D’abord, une évidence. Toute la dynamique du Front Populaire de 36 repose sur une mobilisation massive, qui dure dans le temps, des militants et bien au-delà, des masses en mouvement. Ce sont eux qui contraignent les appareils des partis et syndicats à bouger. En 2024, après le choc que provoque dans toute la gauche l’annonce du score de Rassemblement National aux élections européennes, c’est une mobilisation spontanée et bien visible de jeunes dans la rue, criant « unité, unité » dès que les résultats sont connus qui cristallise l’urgence pour les partis de réagir, de « faire quelque chose », ce qui permet à l’appel de François Ruffin de « faire Front Populaire », d’être entendu et repris par les partis de gauche, en à peine plus d’une nuit.
Après, il ne faut pas se tromper. La société française d’aujourd’hui est bien différente de celle de 1936. Cinquante ans de néolibéralisme sauvage sont passés par là. Les collectifs au travail et dans toutes les strates de la société ont été éclatés, disloqués, atomisés par la multiplication de statuts différents sur un même lieu de travail ainsi que les contrats de travail et les horaires à géométrie variable, les temps partiels, le télétravail etc… la notion même d’entreprise a explosé avec la pratique des sous-traitances en cascade. Sans parler de la multiplication des « cabinets de conseil » qui désintègrent la fonction patronale elle-même. L’individualisme est devenu un idéal social. Chacun pour soi et que le meilleur gagne. Sans parler de l’amplification du phénomène par les réseaux sociaux…

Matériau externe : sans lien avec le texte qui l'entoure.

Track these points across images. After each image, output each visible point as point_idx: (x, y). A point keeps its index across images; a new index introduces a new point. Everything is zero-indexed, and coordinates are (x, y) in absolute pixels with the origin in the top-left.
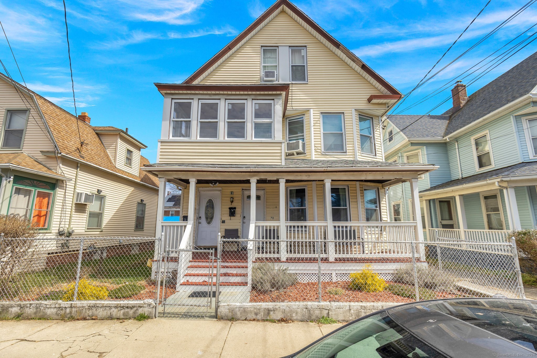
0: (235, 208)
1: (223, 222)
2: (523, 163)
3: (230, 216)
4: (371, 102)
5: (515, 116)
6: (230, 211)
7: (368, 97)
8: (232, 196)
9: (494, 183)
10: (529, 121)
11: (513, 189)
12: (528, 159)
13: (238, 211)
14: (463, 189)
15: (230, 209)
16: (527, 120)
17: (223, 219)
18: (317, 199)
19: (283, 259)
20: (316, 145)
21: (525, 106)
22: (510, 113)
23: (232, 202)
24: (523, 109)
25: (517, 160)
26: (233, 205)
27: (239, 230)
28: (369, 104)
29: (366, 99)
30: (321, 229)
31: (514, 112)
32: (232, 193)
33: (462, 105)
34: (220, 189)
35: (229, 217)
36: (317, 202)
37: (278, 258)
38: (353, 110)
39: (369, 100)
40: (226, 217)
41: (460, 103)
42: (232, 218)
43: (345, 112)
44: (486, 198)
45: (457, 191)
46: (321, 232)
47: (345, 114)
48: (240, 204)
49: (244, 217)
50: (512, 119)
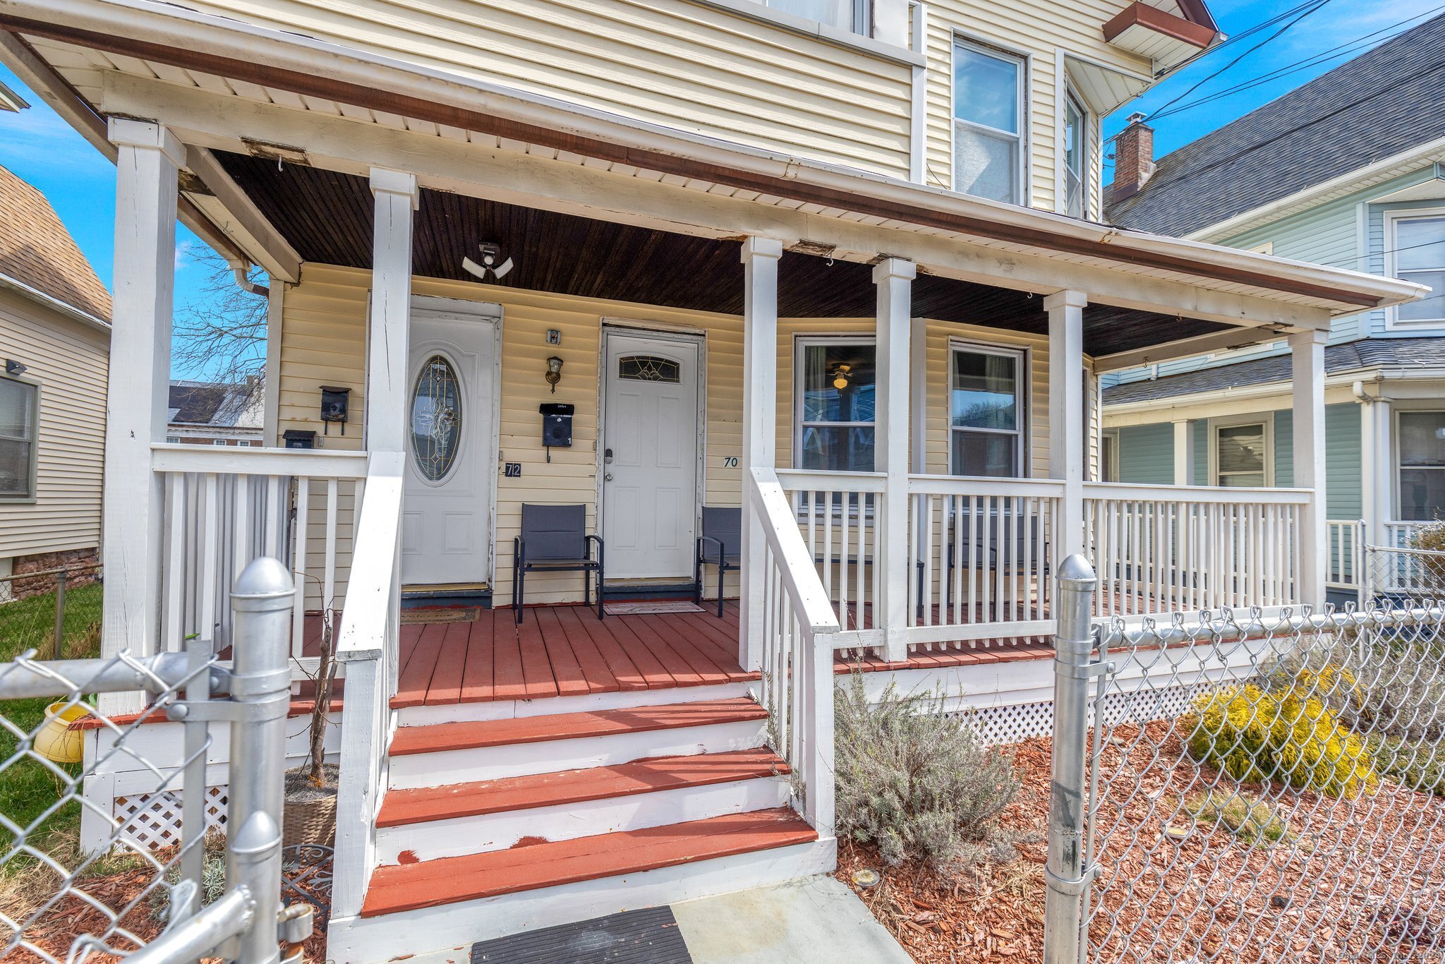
0: (569, 409)
1: (513, 470)
2: (1368, 339)
3: (547, 443)
4: (1113, 41)
5: (1371, 205)
6: (547, 423)
7: (1109, 18)
8: (553, 349)
9: (1350, 385)
10: (1399, 223)
11: (1387, 406)
12: (1380, 330)
13: (583, 422)
14: (1225, 402)
15: (547, 409)
16: (1395, 221)
17: (512, 456)
18: (929, 390)
19: (897, 654)
20: (934, 168)
21: (1415, 175)
22: (1355, 197)
23: (554, 378)
24: (1404, 183)
25: (1354, 332)
26: (562, 395)
27: (590, 510)
28: (1106, 48)
29: (1099, 25)
30: (938, 510)
31: (1369, 192)
32: (554, 336)
33: (1141, 184)
34: (492, 309)
35: (542, 452)
36: (929, 402)
37: (870, 654)
38: (1060, 53)
39: (1111, 31)
40: (528, 449)
41: (1138, 177)
42: (554, 453)
43: (1034, 54)
44: (1223, 433)
45: (1185, 407)
46: (937, 523)
47: (1033, 65)
48: (593, 392)
49: (608, 453)
50: (1360, 212)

Pour durer, il faudra parvenir à recomposer, à partir de toutes sortes de conflits sociaux, des lieux de vie collective, de formation de la pensée partagée, il faut les faire vivre dans la durée, pour que les gens aient le temps de se les approprier. Fabriquer les éléments et les outils pour construire une mobilisation de masse susceptible de durer. Car, dernière remarque, si le Front Populaire veut marquer la société, il faut qu’il parvienne à durer. La mobilisation populaire du 12 février 1934 et les suivantes toutes massives qu’elles aient été, mettent deux ans pour déboucher sur le programme et l’élection du printemps 36 qui déclenche l’immense grève. Et la période qui s’ouvre aujourd’hui devant nous sera pesante et difficile. Alors, allons-y, on s’y met sans tarder.